I sometimes sit on my chair or lay in our bed, imagining what our children would look like. I know, one of them would for sure, have blue or hazel eyes, dark blonde or light brown hair. They could be total computer nerd, as much as you are finally able to admit these days. I know that one of our children will know how to cook, a skill they will gain from you. While another will be more of an artist, thankfully being more like their mother. One will, more than likely, want to be the center of attention at all times, and another will skulk all day long when things have not gone their way. I do know that all of our children, however many we have, will be the most helpful people they are, skills they have gained from both of their parents. One will be so negative about the world, pouting in their corner and another will be the cheap one, saving their allowance in their cute little, purple piggy bank. I just wonder when we can venture down this road, another topic I have to bring up
When those conversations are trying to be brought up, a wall seems to be put up on one of our paths. Love, children, sharing the same name has been brought up in our relationship, when that time in our life is trying to be discussed, you sink back into your dungeons and dragons. After one of us grumbles something at the other, I then listen to you drone on for twenty minutes at your highest level possible about whatever was accidentally said, we separate into our own rooms.
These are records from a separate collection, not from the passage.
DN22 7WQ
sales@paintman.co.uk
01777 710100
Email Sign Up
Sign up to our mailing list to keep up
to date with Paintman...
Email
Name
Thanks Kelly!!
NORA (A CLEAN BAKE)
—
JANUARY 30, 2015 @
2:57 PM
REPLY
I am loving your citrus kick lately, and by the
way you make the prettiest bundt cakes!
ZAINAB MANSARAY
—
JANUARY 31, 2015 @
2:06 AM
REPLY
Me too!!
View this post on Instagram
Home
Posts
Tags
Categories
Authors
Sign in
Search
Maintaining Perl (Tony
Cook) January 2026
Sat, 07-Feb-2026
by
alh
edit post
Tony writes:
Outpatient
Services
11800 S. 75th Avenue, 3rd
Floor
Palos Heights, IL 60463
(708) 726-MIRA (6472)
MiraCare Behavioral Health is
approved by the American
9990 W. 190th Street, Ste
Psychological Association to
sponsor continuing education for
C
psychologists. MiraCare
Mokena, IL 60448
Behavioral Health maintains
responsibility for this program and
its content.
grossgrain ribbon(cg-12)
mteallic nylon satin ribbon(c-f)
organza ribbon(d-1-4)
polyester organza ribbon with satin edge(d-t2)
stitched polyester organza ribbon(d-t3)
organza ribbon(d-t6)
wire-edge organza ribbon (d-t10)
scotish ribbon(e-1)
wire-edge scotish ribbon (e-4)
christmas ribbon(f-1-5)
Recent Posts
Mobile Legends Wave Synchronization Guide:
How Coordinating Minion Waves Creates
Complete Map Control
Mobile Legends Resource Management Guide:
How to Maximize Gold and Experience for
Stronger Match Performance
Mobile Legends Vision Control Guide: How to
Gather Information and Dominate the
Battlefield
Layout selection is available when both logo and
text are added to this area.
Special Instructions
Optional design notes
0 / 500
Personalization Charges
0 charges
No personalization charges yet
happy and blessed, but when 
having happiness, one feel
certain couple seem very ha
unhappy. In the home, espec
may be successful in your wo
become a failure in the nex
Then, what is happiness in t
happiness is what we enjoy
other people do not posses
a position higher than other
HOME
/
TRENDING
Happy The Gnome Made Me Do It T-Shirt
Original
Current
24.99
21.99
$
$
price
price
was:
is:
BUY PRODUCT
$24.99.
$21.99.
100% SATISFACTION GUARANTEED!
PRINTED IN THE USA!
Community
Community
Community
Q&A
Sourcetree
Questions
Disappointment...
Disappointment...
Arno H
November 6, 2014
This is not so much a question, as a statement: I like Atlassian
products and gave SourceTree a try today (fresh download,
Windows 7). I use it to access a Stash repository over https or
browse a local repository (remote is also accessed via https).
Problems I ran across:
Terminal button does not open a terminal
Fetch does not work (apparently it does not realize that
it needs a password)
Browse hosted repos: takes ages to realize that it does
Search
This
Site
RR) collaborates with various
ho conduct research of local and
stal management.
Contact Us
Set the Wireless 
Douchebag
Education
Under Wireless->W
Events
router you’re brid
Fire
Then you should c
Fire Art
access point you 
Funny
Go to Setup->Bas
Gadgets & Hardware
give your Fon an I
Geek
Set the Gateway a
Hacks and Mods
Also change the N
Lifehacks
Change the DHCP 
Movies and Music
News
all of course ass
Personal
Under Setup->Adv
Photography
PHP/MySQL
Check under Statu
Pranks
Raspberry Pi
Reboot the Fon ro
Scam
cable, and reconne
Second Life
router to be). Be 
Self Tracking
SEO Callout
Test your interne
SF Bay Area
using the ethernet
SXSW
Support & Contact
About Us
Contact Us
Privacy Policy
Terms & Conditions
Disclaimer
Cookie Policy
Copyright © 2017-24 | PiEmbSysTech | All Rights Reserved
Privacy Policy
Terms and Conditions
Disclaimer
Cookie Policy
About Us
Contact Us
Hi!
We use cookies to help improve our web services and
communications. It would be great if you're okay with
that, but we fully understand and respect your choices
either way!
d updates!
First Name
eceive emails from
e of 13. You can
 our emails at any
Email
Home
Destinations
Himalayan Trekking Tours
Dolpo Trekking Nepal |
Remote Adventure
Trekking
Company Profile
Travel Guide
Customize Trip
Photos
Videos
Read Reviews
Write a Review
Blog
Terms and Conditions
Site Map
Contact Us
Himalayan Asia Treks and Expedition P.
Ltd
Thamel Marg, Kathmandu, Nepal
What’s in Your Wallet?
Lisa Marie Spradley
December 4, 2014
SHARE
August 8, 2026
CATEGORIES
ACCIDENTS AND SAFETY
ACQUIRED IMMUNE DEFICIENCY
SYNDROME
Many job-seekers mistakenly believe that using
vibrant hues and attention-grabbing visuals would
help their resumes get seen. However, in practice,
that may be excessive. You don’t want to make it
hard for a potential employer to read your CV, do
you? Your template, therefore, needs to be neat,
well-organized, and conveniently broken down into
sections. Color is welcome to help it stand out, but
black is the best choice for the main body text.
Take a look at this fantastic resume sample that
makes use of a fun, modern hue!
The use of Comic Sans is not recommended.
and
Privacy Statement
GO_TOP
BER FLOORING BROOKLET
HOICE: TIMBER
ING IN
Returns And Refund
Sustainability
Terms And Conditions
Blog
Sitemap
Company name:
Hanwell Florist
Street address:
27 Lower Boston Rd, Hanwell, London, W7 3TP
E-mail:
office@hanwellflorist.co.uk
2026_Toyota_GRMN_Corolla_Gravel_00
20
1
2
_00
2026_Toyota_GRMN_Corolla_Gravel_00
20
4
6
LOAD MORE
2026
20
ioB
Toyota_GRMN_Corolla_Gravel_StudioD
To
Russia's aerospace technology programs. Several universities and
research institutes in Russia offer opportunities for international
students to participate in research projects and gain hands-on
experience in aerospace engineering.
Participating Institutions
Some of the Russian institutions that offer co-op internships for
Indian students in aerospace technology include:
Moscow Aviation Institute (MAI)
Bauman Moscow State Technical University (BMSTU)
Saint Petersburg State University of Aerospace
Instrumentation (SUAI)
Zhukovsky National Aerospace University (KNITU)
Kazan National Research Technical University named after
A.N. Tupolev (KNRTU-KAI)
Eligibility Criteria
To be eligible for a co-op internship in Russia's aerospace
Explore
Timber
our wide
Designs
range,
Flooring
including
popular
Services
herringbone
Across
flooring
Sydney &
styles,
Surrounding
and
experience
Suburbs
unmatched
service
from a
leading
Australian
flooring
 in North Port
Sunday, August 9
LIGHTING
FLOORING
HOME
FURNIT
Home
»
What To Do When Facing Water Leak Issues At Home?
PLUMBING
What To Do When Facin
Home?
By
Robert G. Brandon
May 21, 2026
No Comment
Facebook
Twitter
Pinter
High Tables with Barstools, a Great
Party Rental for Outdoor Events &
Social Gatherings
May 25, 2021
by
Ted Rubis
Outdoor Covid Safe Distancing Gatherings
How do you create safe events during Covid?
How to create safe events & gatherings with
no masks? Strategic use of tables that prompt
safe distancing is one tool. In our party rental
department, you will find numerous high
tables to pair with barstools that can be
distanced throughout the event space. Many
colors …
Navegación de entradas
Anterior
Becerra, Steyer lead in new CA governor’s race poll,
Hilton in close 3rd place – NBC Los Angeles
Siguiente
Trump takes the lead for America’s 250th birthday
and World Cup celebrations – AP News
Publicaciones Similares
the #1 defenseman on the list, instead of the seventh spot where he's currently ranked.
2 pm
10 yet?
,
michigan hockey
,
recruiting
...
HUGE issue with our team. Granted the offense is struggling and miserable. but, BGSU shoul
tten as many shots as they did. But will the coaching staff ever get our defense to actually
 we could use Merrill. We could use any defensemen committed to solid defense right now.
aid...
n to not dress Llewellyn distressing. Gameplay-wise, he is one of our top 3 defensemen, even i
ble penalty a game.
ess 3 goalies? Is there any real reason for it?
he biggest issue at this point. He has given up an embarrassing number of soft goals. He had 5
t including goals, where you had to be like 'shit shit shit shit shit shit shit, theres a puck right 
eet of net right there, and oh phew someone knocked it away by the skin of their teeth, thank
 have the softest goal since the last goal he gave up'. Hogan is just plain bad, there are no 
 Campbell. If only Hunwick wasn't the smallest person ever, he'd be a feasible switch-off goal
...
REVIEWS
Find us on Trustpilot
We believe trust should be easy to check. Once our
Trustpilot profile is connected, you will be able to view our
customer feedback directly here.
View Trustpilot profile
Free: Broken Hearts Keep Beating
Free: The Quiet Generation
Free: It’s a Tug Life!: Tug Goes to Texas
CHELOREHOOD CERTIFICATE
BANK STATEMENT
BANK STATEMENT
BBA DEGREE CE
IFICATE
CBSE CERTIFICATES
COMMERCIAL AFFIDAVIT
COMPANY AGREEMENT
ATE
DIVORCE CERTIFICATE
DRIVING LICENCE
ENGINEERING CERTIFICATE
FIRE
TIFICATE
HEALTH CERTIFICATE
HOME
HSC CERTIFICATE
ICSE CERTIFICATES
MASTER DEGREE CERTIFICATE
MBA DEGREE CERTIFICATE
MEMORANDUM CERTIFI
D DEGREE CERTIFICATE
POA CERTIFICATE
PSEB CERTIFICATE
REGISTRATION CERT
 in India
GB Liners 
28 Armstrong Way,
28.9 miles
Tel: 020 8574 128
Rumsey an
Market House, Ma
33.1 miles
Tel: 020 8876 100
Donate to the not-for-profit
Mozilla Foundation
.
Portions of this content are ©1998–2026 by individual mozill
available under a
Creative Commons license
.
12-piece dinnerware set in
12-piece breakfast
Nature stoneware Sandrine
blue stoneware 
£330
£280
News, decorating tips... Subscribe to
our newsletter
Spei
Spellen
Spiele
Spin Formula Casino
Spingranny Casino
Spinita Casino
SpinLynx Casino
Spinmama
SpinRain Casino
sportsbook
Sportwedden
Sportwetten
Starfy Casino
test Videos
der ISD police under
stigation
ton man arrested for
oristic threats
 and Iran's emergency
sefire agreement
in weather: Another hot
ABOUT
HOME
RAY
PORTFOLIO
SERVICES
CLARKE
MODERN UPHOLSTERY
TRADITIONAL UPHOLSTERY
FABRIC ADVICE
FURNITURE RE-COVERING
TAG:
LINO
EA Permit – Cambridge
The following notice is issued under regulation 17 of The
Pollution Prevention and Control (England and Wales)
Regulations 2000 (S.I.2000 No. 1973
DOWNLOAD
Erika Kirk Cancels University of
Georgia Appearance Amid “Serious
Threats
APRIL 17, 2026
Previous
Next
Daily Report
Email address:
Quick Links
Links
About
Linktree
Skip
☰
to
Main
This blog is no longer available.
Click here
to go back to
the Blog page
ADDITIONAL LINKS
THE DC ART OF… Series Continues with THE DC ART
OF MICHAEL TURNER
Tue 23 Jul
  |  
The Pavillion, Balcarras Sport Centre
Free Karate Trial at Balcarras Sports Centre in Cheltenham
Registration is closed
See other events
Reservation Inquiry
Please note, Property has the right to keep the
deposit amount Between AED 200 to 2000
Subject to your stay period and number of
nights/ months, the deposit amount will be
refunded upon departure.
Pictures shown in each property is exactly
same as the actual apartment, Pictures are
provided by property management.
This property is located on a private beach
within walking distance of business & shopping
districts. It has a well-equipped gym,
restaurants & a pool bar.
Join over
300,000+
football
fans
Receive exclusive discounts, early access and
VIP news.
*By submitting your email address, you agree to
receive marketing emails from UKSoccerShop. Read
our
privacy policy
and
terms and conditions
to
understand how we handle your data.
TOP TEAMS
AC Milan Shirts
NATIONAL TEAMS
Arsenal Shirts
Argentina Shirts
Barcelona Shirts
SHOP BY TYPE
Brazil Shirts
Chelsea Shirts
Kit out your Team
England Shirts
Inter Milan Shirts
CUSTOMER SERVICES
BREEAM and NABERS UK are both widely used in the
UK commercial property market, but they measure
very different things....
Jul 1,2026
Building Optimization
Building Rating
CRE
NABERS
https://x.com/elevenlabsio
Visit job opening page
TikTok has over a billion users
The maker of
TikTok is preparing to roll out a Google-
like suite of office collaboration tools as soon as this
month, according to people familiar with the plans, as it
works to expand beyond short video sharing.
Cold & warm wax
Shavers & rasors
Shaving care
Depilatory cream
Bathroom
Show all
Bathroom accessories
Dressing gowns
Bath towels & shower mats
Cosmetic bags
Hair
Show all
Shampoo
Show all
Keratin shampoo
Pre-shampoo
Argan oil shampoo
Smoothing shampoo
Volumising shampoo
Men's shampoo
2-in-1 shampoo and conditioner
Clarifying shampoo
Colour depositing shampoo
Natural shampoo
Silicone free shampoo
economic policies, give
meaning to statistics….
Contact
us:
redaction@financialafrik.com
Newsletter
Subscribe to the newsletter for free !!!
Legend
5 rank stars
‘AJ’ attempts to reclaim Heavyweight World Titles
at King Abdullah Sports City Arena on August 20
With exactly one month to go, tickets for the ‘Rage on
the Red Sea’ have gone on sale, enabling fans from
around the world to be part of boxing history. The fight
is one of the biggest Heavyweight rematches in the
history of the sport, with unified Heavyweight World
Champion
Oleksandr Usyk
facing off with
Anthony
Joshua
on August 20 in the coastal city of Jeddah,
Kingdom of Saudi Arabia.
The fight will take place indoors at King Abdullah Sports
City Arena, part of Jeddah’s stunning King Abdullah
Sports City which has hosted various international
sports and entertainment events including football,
It’s always about money lately, a typical couple’s argument. I know this path in our life is not cheap, each penny you feel the need to pinch at. I know it is a big hump that we will have to work on, one that I apparently never contribute anything towards. But, I will turn my ears off if you’re just going to sit there and basically tell me how worthless I am.
It all comes down to the last person you think of at night. That’s where your heart is. My heart that I am willing to devote towards you. I know that life is tough, but darling, I know that you are as well. Maybe we just need to let shit go and start over. Just try to erase all what we were talking about today, as hard as I know that will be for you. You can’t let one tiny little dust particle that upsets you off your mind for two hours. Besides, I need to listen to you drone on about it, complaint after complaint. Then, I sit and I listen, because I love you.
I sometimes believe that you are the definition of negative. At times, I have a difficult time not falling off of my positive path. Nevertheless, when I sit and listen to you complain about one small thing that has made you upset for a half-hour, it does bring me down a little. So, find a way to uplift my spirit!
I know that I can make you smile. I leave you alone when you come home from work. I do welcome you home with my hugs of love, I can never stop wrapping my arms around you. I learn that you have a lot of fun when we go see our Elvis on Friday nights. We get to have a good time with the ladies that you work with, not to mention I get to gaze upon the glory of my new teen-crush (I love you more.) Yet, as soon as his last words are singing, your grey cloud returns and I do not know which path we are supposed to continue on for the evening to make your adorable smile continue.
Just keep that cute smile upon your face, my love. For I will always be the arms you can come to, even if you don’t need a thing.